[Provided data]
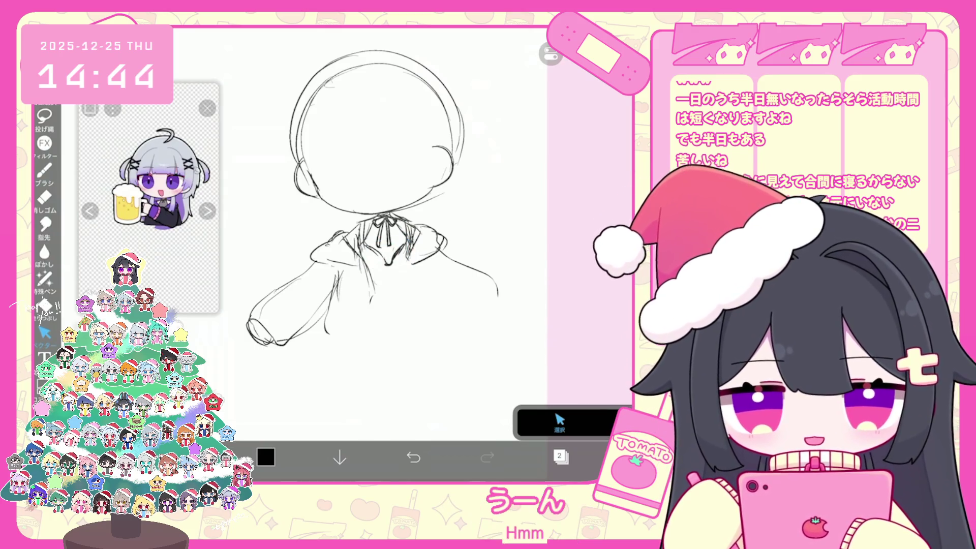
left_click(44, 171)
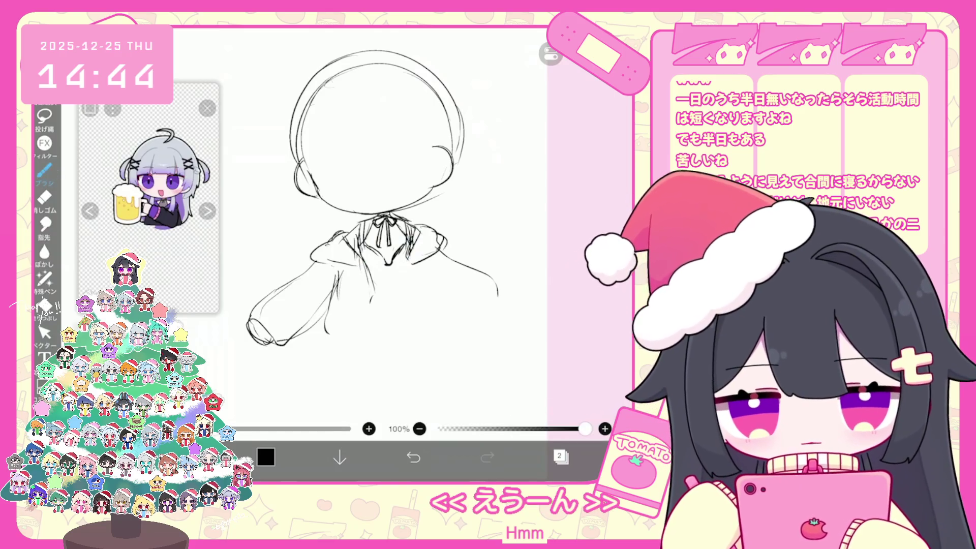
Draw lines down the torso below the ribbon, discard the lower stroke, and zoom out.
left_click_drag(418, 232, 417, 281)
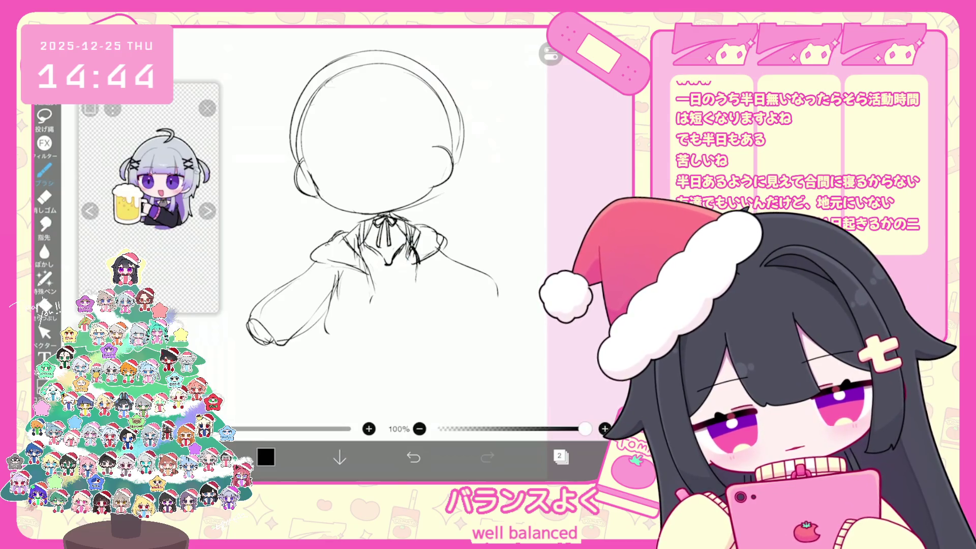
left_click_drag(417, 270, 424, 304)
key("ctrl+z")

[Problem statement]
For your answer, write out the data exactly and drop every picture.

[Output for this task]
left_click(44, 171)
Draw lines down the torso below the ribbon, discard the lower stroke, and zoom out.
left_click_drag(418, 232, 417, 281)
left_click_drag(417, 270, 424, 304)
key("ctrl+z")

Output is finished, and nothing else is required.